Adamczyk et al. (2017) conducted research evaluating MDA levels in serum of newly diagnosed (untreated) patients with MS and depending on three different drug therapies. Their results indicate that newly diagnosed patients with RRMS have the highest amount of MDA in serum. Drug-treated patients have lower amounts of MDA in their serum, but values are still higher than control samples. Lower MDA levels contradict previous research performed by Saif Eldeen et al. 2019, which states that patients with MS have increased MDA levels in serum. On the other hand, research by Noroozi et al. (2017) has shown a significant decrease in patients’ serum MDA after a period of IFN-β 1a therapy.

The amount of data regarding NO metabolites, namely, nitrites and nitrates, is currently scarсу. One of the first studies on the given topic shows an increase in nitrite concentration in the human serum of patients with demyelination disorders (Giovannoni et al. 1997).

Examples include acute disseminated encephalomyelitis and neuromyelitis optica. The nitrite and nitrate levels in serum of neuromyelitis optica patients were previously reported to match the NOx levels in patients with MS (Haghikia et al. 2015). Acute disseminated encephalomyelitis is characterized by a profound increase in NOx serum levels than those found in patients with MS (Fominykh et al. 2016).

The primary assumption at this point is that an increase of NO metabolites in blood plasma and serum of the patients might be due to the overproduction of NO by iNOS in oligodendrocytes (Lan et al. 2018).

Overall, the increased levels of NOx in the serum of patients with MS reported in the present study are consistent with previously reported NOx levels for at least several other demyelinating diseases.

Levels of NO metabolites were significantly higher in MS patients. This leads to an assumption that the overproduction of nitric oxide synthases might be the case for MS. No objective evidence to assume the effect of DMTs on the overproduction of NOS.
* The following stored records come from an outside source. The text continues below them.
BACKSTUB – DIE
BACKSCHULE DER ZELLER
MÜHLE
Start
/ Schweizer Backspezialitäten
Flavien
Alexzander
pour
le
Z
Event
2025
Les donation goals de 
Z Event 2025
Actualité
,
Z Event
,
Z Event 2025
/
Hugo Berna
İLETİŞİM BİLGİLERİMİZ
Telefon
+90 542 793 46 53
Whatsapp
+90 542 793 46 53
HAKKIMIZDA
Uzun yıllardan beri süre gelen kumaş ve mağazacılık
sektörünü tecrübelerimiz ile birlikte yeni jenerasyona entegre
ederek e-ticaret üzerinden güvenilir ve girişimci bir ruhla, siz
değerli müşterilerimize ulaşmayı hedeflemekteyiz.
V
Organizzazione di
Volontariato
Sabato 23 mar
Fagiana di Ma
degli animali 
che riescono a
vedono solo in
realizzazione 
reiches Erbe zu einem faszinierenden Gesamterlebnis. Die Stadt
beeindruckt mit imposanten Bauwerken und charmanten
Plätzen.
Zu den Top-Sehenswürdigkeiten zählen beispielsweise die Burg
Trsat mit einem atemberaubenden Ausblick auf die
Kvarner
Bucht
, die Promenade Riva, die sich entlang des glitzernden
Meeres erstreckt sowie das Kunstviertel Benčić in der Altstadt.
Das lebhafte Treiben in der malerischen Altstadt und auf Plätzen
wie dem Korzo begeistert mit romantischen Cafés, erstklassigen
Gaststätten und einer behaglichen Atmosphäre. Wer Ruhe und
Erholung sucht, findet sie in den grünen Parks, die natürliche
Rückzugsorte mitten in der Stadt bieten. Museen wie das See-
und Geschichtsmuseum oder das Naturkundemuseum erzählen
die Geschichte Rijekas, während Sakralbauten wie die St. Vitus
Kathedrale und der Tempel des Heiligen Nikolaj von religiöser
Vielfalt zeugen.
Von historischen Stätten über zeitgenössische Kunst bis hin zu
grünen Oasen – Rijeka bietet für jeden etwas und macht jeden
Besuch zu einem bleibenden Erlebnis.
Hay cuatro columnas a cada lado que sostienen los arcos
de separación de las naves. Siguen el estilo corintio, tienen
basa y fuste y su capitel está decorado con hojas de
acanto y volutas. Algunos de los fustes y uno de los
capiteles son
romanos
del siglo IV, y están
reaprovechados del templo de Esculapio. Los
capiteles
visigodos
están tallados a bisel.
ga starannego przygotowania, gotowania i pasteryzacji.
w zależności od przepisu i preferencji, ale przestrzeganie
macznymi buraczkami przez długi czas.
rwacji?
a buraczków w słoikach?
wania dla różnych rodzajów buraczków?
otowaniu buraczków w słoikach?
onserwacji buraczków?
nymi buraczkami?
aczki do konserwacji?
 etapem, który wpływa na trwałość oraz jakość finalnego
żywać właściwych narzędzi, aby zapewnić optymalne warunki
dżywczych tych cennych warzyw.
In the case of MDA, previously described studies indicate that MDA levels should generally be higher within patients of MS, so in this case, DMTs most-likely influence the overall MDA levels. Further investigation with larger study group undergoing DMTs is required.

Conclusions

  • Patients with MS have higher overall DNA damage levels, but oxidized bases appear to be on the same level as in the control group.

  • Compared to healthy subjects, patients with MS have decreased MDA levels both in plasma and serum samples.

  • Nitrite concentrations in plasma and serum of patients with MS are significantly higher compared to healthy subjects.

  • Nitrate concentrations in plasma and serum of patients with MS are on similar levels and significantly higher than in healthy subjects.